The energy transition to renewable energies is inevitable nowadays, and in this process, advanced and predictive analytics play a vital role in its correct implementation in electricity grids.
Continuing with the topic of the article on Artificial Intelligence in Renewable Energies, today we bring you one of the most significant use cases of these techniques, focused on the correct implementation of these energies in electricity grids.
An electricity grid is an extremely complex system that must balance demand and generation. For this end, the grid manager has models that allow it to estimate the demand and production at any given time. These models will help to make the right decisions when it comes to managing the production that is fed into the grid.
This is where the application of supervised machine learning and other advanced analysis techniques come in to develop predictive models to determine the future production of renewable energies. The most complex case, and the one on which this article will focus, will be the estimation of wind power production.
Predicting Wind Power Production Using Machine Learning Techniques
Creation of Predictive Models
As mentioned above, predicting wind production is a highly complex task. Wind generation depends mainly on the wind at the generation locations, so wind data are the main predictors of wind generation at a given time and will be the main input to the models.
It is important to bear in mind that when we try to make future predictions, the data fed into the model are both past data already known, as well as future data resulting from forecasts. In the case presented, the meteorological models make these forecasts of the different agencies.
As for the morphology of the data used, they could be defined as snapshots that define the module and component of the wind at each moment. These data are given on the different points of a grid that represents a geographical area as can be seen in the image below.
For the supervised learning process of these data, computer artificial visual techniques will be applied using convolutional neural networks to analyse the snapshots and recurrent neural networks to analyse the temporal evolution of the winds.
Another relevant predictor, especially when creating short-term forecasting models, will be past production. These past outputs can be used in different ways, from being used as a simple starting point to calculate future outputs to time series analysis using statistical techniques such as ARIMA or SARIMA and even LSTM recurrent neural networks.
Main Sources of Error in Models
Despite the good performance of these models, the transition to renewable energies, in turn, generates new problems that affect the accuracy of the prediction models.
For example, with the increase in the amount of renewable power installed in an electricity network, there is also an increase in the frequency of specific moments in which part of the renewable production has to be reduced or stopped. These point phenomena are due to various causes such as overproduction, overloading of certain high-voltage lines or maintenance of wind generators.
This leads to a considerable point loss in the predictive ability of the models as the prediction will be higher than the actual output. This is currently one of the main sources of error in prediction models.
Another important source of uncertainty is the error in the data used by the models. Mostly, wind data come from the models of the meteorological agencies, which do not report the error that these data usually have.
Why is it Important to Improve Electricity Production Forecasts?

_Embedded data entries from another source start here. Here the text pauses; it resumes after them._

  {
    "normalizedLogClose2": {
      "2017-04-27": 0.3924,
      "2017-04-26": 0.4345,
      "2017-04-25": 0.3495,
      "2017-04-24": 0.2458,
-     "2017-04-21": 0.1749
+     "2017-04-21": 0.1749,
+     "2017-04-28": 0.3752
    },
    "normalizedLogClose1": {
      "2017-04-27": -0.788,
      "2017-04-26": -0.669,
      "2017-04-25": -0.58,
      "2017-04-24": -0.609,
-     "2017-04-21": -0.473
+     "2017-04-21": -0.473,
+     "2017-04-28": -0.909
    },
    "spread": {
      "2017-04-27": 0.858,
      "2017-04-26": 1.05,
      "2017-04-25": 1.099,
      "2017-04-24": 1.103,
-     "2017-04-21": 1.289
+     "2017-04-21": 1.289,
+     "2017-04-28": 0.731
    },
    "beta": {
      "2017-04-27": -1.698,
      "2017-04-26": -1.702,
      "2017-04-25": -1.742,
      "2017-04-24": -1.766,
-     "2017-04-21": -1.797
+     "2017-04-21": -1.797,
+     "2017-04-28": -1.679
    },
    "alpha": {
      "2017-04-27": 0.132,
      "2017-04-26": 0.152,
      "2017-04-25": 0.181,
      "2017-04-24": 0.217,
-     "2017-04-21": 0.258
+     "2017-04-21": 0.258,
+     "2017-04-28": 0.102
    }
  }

- Good forecasts are essential for the good performance of network managers and to organise production properly.
- If the installed renewable power is to continue to increase, it is essential to improve forecasts. Model error is measured as a percentage, and as installed capacity increases, the absolute discrepancy between real and predicted capacity will also increase.
- Providing wind farm managers with better data will also help them to improve their organisational capacity. They will therefore be able to carry out better planning by avoiding the costs of forcing an unexpected reduction in production and by adjusting maintenance outages to the most convenient times.
- Ultimately, network users will also benefit. Firstly, they will have access to a higher quality supply, i.e. with fewer fluctuations. In addition, electricity prices will be more in line with actual production because the accuracy of the power auctioned daily will be improved.
How Can Prescriptive Analytics Help improve these Predictive Models?
Creating Reduced Production Period Estimation Models
Advanced analytics could have a major impact on improving the predictability of wind power production by helping to predict the point in time when production is reduced.
With the available production data and forecasting models accompanied by real-time and historical information on the state of the electricity grid, production could be analysed to determine when this reduction in production occurs and thus determine the most influential factors.
Once the models that determine these exceptional moments have been obtained, they could be implemented in wind prediction models to correct for the influence of these exceptional situations.
Improve Uncertainty of Input Data
While it is true that the use of neural networks tends to smooth the variability of the input data through the use of learning algorithms such as gradient descent and its derivatives, this does not detract from the fact that by working with better data the models can be substantially improved.
Currently, one of the major handicaps in wind analysis and management is the lack of meteorological data. Despite the efforts made to standardise and encourage data collection to facilitate and improve wind management, data are still scarce.
Thus, with the right knowledge and tools, we could develop a set of strategies for meteorological data collection at generation sites. This data, using data science and advanced analytics, could be used not only to improve forecasting models but also to enhance decision-making and evaluate potential sites for new wind farms, among other uses.